We now have lights in the older part of the property. We have had them for a week or so, but now we have light switches to turn them on! Previously, we had to revert to using an iPad to turn the lights on and off. Bizarrely, I could turn the lights on and off anywhere in the world – except (apparently) the room that I was in as there was no light switch. It doesn’t take long for the novelty of having to use an iPad all the time to wear off. And before you ask, yes, you can use an iPhone too! See previous post for information on the web interface.
In this part of the building alone, there are around 20 lighting circuits (a lighting circuit is a group of lights controlled by a switch) and about the same number of light switches.
Today we have installed all of the light switches and, after a bit of messing about, the switches do seem to control the right lights (most of the time). Since the mapping between lights and switches is done in software, we can always modify the arrangement later on (unlike in a conventional system). We had to reprogram a few of the switches, but all in all, it went pretty well. We have removed the stainless steel front plates from the switches. This allows the rooms to be decorated without getting paint on the switches (and still being able to turn the lights on and off). For more information, see previous post on light switches.

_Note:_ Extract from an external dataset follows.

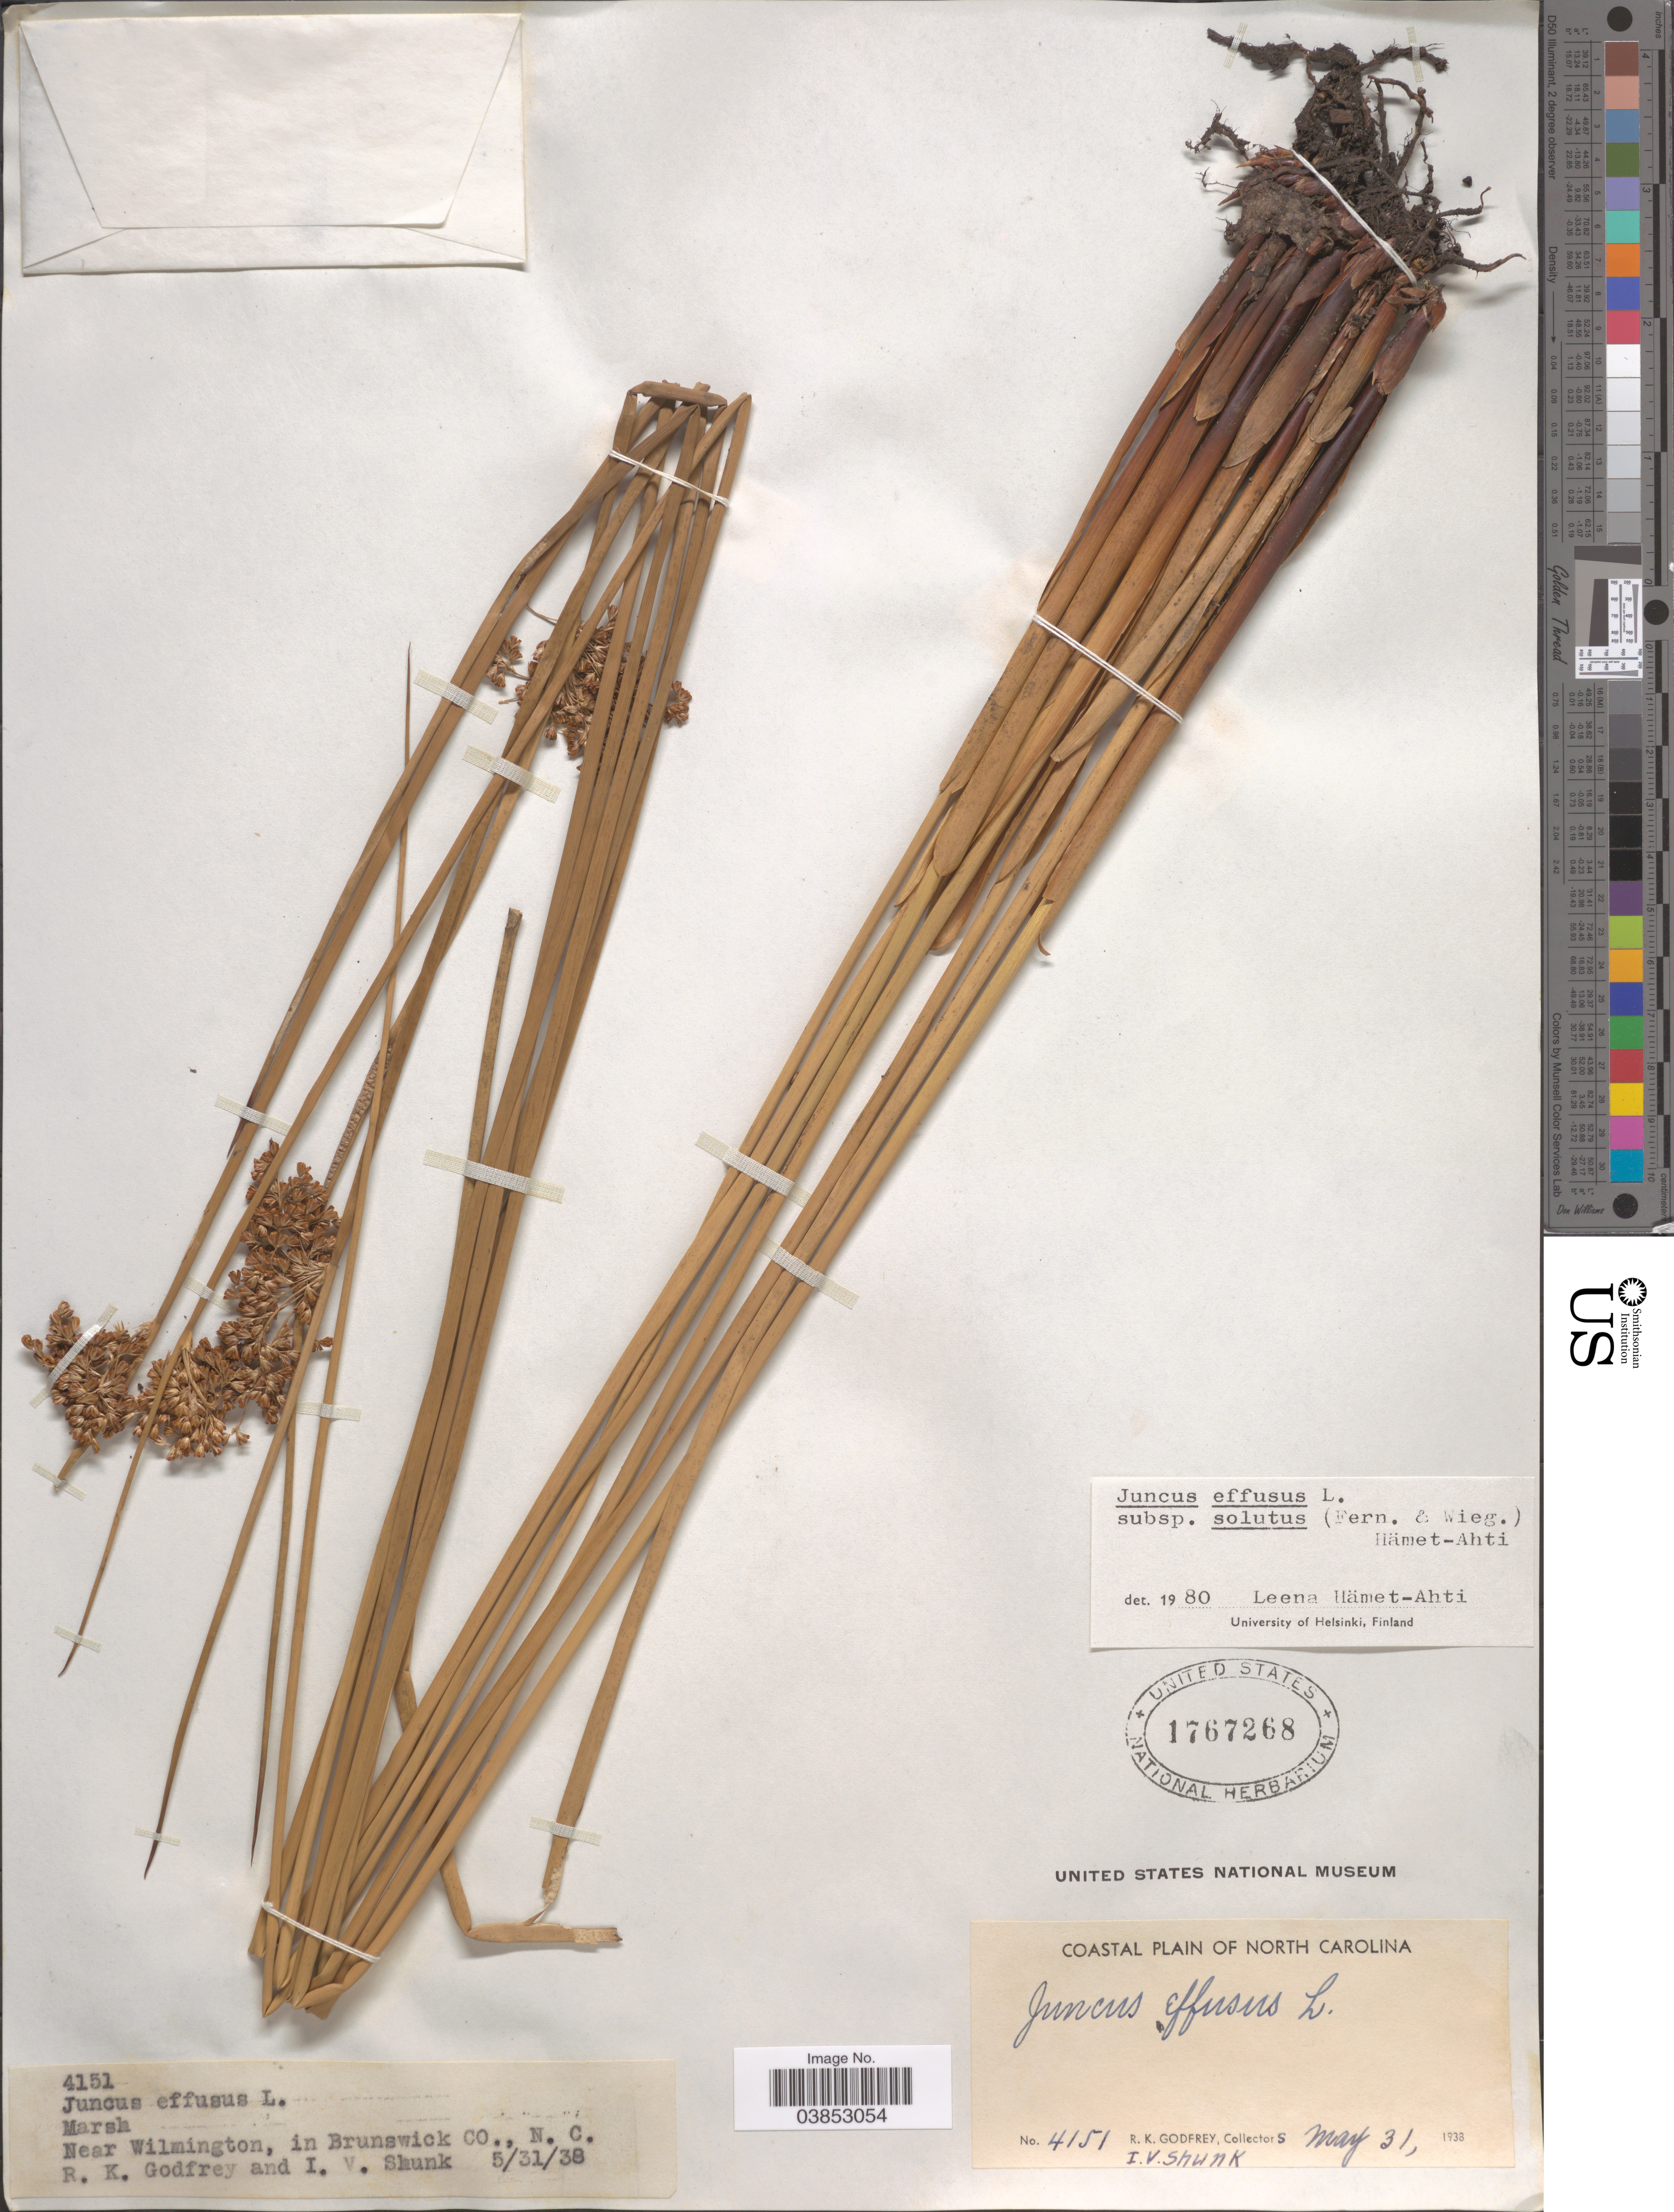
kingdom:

As well as the lights, the bathroom extractor fans are also controlled by the lighting computer. This means that we can configure the system so that the extractor fans do not come on after midnight (say) as this might disturb others in the house.
In the upstairs bathroom, there are two lighting circuits. One controls that main lights (and turns on the fan). The other controls the LED lights in the shelf and along the plinth for the bath. This circuit does not turn the fan on. This means that you can have a bath and just turn the LED lights on without having the fan running.